» Selected excerpt:
((

3

I want to draw polygon borders using a pattern of dashes and other symbols like triangles or circles but most polygons share borders so I get an undesired result.

Using this SLD code:

  <se:PolygonSymbolizer>
    <se:Fill>
      <se:SvgParameter name="fill">#cf72be</se:SvgParameter>
    </se:Fill>
  </se:PolygonSymbolizer>
  <se:LineSymbolizer>
    <se:Stroke>
      <se:GraphicStroke>
        <se:Graphic>
          <se:Mark>
            <se:WellKnownName>circle</se:WellKnownName>
            <se:Fill>
              <se:SvgParameter name="fill">#333333</se:SvgParameter>
            </se:Fill>
          </se:Mark>
          <se:Size>6</se:Size>
        </se:Graphic>
      </se:GraphicStroke>
      <se:SvgParameter name="stroke-dasharray">6 18</se:SvgParameter>
    </se:Stroke>
  </se:LineSymbolizer>
  <se:LineSymbolizer>
    <se:Stroke>
      <se:SvgParameter name="stroke">#AA0000</se:SvgParameter>
      <se:SvgParameter name="stroke-dasharray">10 14</se:SvgParameter>
      <se:SvgParameter name="stroke-dashoffset">14</se:SvgParameter>
    </se:Stroke>
  </se:LineSymbolizer>

I get this result in GeoServer:

Styling_polygons

Is there any way to avoid having two overlapping border lines or to make symbols perfectly overlap?

))

» Dataset records:

((

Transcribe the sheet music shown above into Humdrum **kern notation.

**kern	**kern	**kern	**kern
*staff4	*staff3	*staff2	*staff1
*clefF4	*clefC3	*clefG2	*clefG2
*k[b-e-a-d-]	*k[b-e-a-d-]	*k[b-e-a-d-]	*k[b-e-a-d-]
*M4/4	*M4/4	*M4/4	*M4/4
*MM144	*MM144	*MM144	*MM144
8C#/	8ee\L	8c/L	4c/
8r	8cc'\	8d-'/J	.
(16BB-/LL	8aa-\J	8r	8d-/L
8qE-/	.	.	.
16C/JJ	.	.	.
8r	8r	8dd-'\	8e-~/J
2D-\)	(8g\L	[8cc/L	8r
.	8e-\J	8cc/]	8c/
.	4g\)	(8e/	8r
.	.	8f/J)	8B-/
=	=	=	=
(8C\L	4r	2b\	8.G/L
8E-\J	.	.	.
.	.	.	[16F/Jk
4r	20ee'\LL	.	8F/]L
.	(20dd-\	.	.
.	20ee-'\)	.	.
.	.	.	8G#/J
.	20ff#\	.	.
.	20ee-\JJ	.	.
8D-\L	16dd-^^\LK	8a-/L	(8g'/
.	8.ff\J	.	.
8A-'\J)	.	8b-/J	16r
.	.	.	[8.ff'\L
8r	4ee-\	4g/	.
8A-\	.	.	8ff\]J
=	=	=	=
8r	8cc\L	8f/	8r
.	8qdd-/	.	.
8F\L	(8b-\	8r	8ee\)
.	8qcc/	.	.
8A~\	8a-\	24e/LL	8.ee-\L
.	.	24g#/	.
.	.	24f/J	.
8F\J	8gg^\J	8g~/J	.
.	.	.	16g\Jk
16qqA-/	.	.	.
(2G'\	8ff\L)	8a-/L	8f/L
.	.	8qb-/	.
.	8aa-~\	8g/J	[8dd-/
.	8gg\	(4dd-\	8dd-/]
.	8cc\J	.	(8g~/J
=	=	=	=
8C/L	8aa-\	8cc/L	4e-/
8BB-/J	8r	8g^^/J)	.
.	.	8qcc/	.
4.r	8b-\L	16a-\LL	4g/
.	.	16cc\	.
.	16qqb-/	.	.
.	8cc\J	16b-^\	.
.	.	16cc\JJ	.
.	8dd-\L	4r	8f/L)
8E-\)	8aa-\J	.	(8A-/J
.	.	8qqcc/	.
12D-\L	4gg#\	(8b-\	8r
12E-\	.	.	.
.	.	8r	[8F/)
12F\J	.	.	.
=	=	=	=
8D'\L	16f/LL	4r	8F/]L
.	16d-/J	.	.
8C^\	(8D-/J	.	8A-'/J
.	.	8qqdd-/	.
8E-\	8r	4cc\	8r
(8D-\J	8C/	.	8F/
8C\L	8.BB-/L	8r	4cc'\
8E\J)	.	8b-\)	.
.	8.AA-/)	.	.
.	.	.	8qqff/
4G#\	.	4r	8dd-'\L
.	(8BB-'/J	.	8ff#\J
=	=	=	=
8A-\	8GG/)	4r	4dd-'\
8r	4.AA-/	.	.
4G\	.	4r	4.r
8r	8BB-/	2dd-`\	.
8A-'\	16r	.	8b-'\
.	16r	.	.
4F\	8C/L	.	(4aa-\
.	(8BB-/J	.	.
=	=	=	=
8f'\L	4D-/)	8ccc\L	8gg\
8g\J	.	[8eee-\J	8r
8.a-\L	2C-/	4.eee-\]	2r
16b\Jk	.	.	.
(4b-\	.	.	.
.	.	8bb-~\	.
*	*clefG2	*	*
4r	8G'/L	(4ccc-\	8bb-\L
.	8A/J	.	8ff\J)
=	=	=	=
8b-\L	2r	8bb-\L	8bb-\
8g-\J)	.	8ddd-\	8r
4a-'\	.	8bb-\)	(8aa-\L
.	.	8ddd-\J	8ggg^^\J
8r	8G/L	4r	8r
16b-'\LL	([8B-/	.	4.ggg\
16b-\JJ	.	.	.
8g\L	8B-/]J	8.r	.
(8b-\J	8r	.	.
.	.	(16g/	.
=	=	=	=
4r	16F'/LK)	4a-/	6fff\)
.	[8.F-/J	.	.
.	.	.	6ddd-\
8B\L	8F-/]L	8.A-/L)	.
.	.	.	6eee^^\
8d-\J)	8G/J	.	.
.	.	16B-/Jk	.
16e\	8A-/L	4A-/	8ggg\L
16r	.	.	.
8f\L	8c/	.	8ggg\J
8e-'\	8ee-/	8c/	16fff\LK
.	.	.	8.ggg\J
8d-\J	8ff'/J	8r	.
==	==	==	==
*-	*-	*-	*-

))

» Required actions:
1. List every distinct value of the name attribute on the SvgParameter elements in the SLD code of the GeoServer styling question.
2. In the GeoServer styling question, what size does the SLD code give to the circle mark?
3. Continue the GeoServer styling question from where it stops.

» Responses by task:
1. fill, stroke-dasharray, stroke, stroke-dashoffset

2. 6

3.
DMS02
  • 607
  • 3
  • 14
  • Most reliable work flow is to convert polygons into linestrings, remove duplicate line segments from the shared borders and use this cleaned linestring dataset for symbolizing the outline. – user30184 Oct 26 '17 at 09:26
  • I was looking for a solution other than what you suggest, but thank you anyway. – DMS02 Oct 27 '17 at 10:30
  • You deal with an old problem and I fear that you can't find a new magic solution. The two other alternatives that I know of are listed in https://gis.stackexchange.com/questions/171182/how-to-make-dashed-lines-between-adjacent-polygons-render-correctly-in-qgis. – user30184 Oct 27 '17 at 10:38

1 Answers1

1

Agree with the other comments, it's a matter of pre-processing the data to extract the linework and remove the duplicates, then paint the linework in a FeatureTypeStyle above the fill one to avoid fill overlapping with the circles in the border.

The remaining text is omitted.